CoA metabolites play a critical role in the epigenetic regulation of gene expression. Of particular significance is acetyl‐CoA, a primary metabolite used by histone acetyltransferases to modify histone tails and therefore control chromatin state. In cancer cells, the dysregulation of acetyl‐CoA can lead to the aberrant expression of genes controlling cell growth. One challenge in studying these acetyl‐CoA dependent functions is the lack of optical methods to detect CoA metabolites. Towards that goal, we report a bioluminescence energy transfer (BRET)‐based approach to detect acetyl‐CoA. Our strategy is inspired by recent biophysical and chemoproteomic analyses of human acetyltransferases, which revealed that members of the N‐terminal (NAA) acetyltransferase family preferentially bind acetyl‐CoA over CoA. To explore whether we could develop an acetyl‐CoA selective ligand‐displacement assay, we first recombinantly expressed and purified a NAA‐Nanoluc fusion protein.

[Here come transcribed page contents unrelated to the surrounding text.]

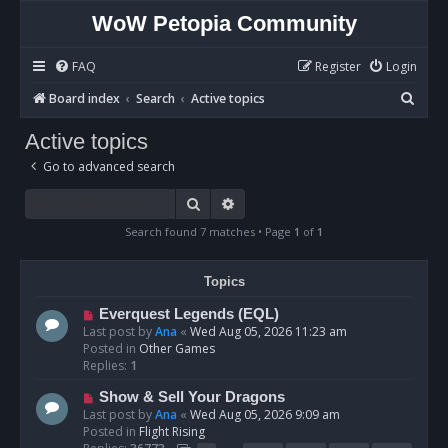
WoW Petopia Community
FAQ
Register
Login
S
Board index
Search
Active topics
e
Active topics
a
Go to advanced search
r
c
Search
Advanced search
h
Search found 7 matches • Page
1
of
1
Topics
N
Everquest Legends (EQL)
e
Last post by
Ana
«
Wed Aug 05, 2026 11:23 am
w
Posted in
Other Games
p
Replies:
1
o
N
Show & Sell Your Dragons
s
e
Last post by
Ana
«
Wed Aug 05, 2026 9:09 am
t
w
Posted in
Flight Rising
p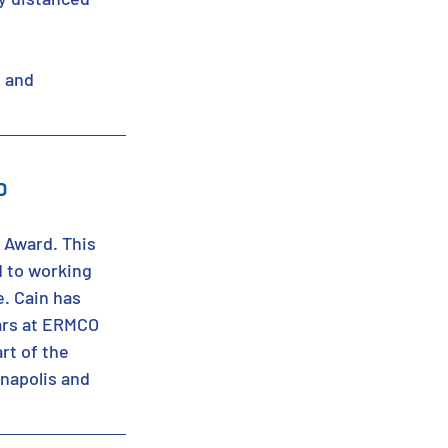
 and 
D
 Award. This 
 to working 
e. Cain has 
ars at ERMCO 
rt of the 
anapolis and 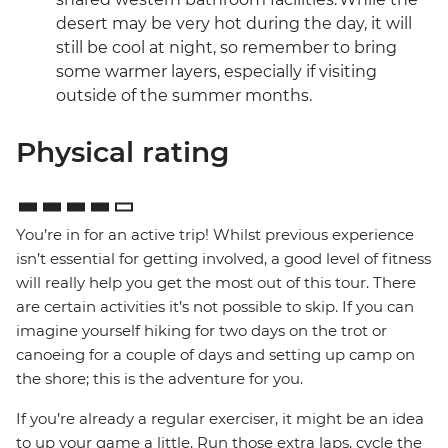
desert may be very hot during the day, it will
still be cool at night, so remember to bring
some warmer layers, especially if visiting
outside of the summer months.
Physical rating
You’re in for an active trip! Whilst previous experience
isn’t essential for getting involved, a good level of fitness
will really help you get the most out of this tour. There
are certain activities it’s not possible to skip. If you can
imagine yourself hiking for two days on the trot or
canoeing for a couple of days and setting up camp on
the shore; this is the adventure for you.
If you’re already a regular exerciser, it might be an idea
to up your game a little. Run those extra laps, cycle the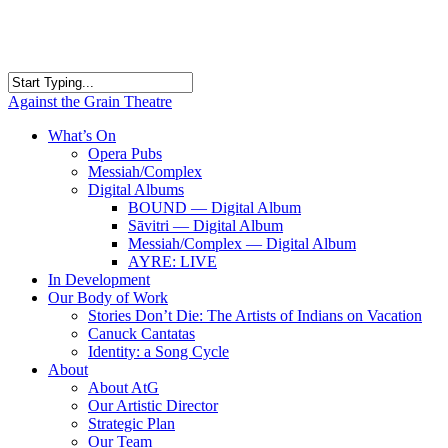
Skip
to
main
content
Close
Against the Grain Theatre
Search
search
Menu
What’s On
Opera Pubs
Messiah/Complex
Digital Albums
BOUND — Digital Album
Sāvitri — Digital Album
Messiah/Complex — Digital Album
AYRE: LIVE
In Development
Our Body of Work
Stories Don’t Die: The Artists of Indians on Vacation
Canuck Cantatas
Identity: a Song Cycle
About
About AtG
Our Artistic Director
Strategic Plan
Our Team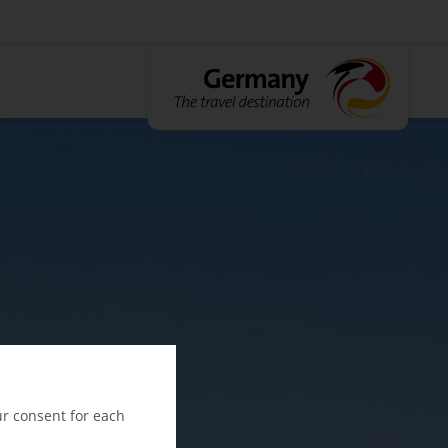
ur consent for each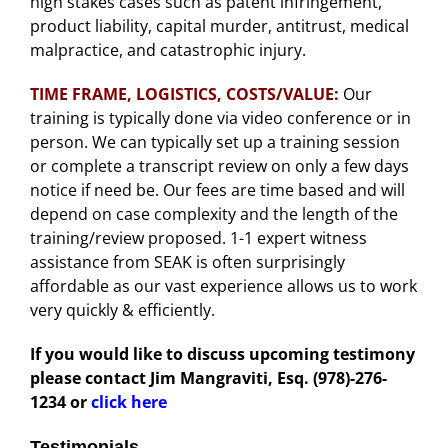
high stakes cases such as patent infringement,
product liability, capital murder, antitrust, medical
malpractice, and catastrophic injury.
TIME FRAME, LOGISTICS, COSTS/VALUE:
Our
training is typically done via video conference or in
person. We can typically set up a training session
or complete a transcript review on only a few days
notice if need be. Our fees are time based and will
depend on case complexity and the length of the
training/review proposed. 1-1 expert witness
assistance from SEAK is often surprisingly
affordable as our vast experience allows us to work
very quickly & efficiently.
If you would like to discuss upcoming testimony
please contact Jim Mangraviti, Esq. (978)-276-
1234
or
click here
Testimonials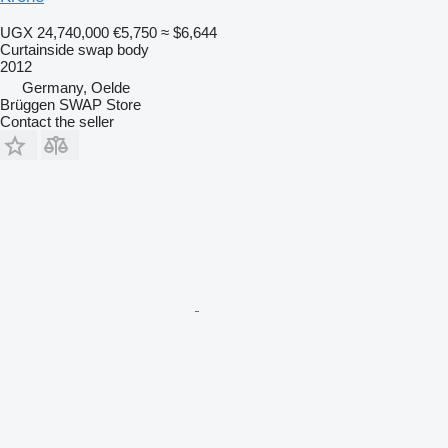
UGX 24,740,000
€5,750
≈ $6,644
Curtainside swap body
2012
Germany, Oelde
Brüggen SWAP Store
Contact the seller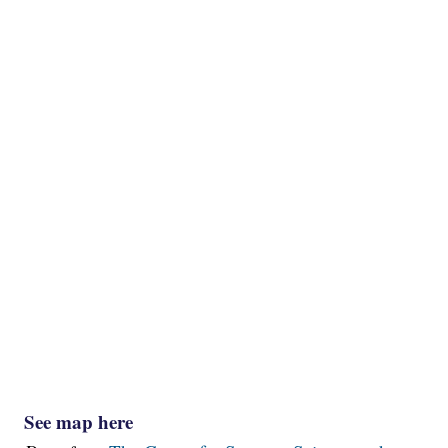
See map here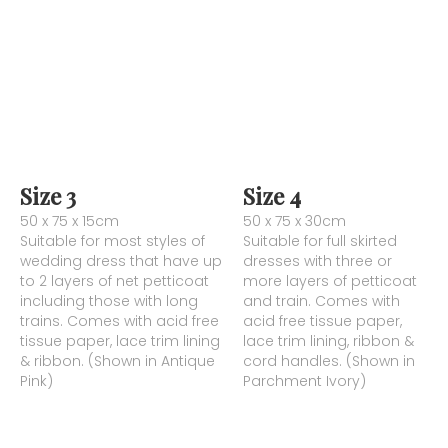
Size 3
Size 4
50 x 75 x 15cm
50 x 75 x 30cm
Suitable for most styles of
Suitable for full skirted
wedding dress that have up
dresses with three or
to 2 layers of net petticoat
more layers of petticoat
including those with long
and train. Comes with
trains. Comes with acid free
acid free tissue paper,
tissue paper, lace trim lining
lace trim lining, ribbon &
& ribbon. (Shown in Antique
cord handles. (Shown in
Pink)
Parchment Ivory)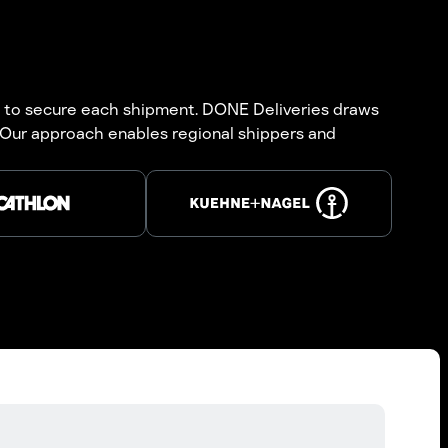
ial to secure each shipment. DONE Deliveries draws
. Our approach enables regional shippers and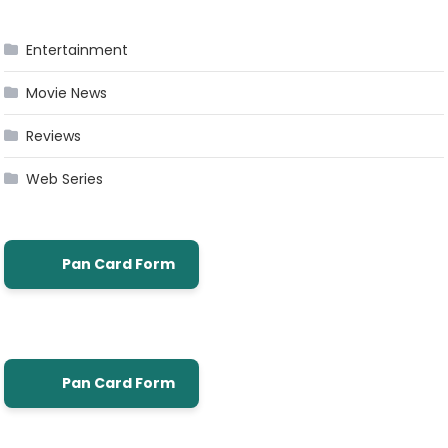
Entertainment
Movie News
Reviews
Web Series
Pan Card Form
Pan Card Form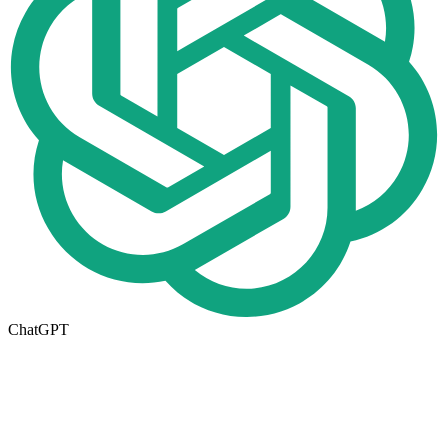
ChatGPT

Next, we demonstrated its ability to generate a BRET signal when incubated with CoA‐fluorophore conjugates. Finally, we evaluated whether NAA‐Nanoluc BRET was altered by the addition of CoA metabolites, which revealed a direct relationship between the affinity of the CoA and optical signal. We report the first tunable indicator displacement assay for CoA metabolites and provide a new approach for studying the engagement of acetyltransferase enzymes by small molecule inhibitors.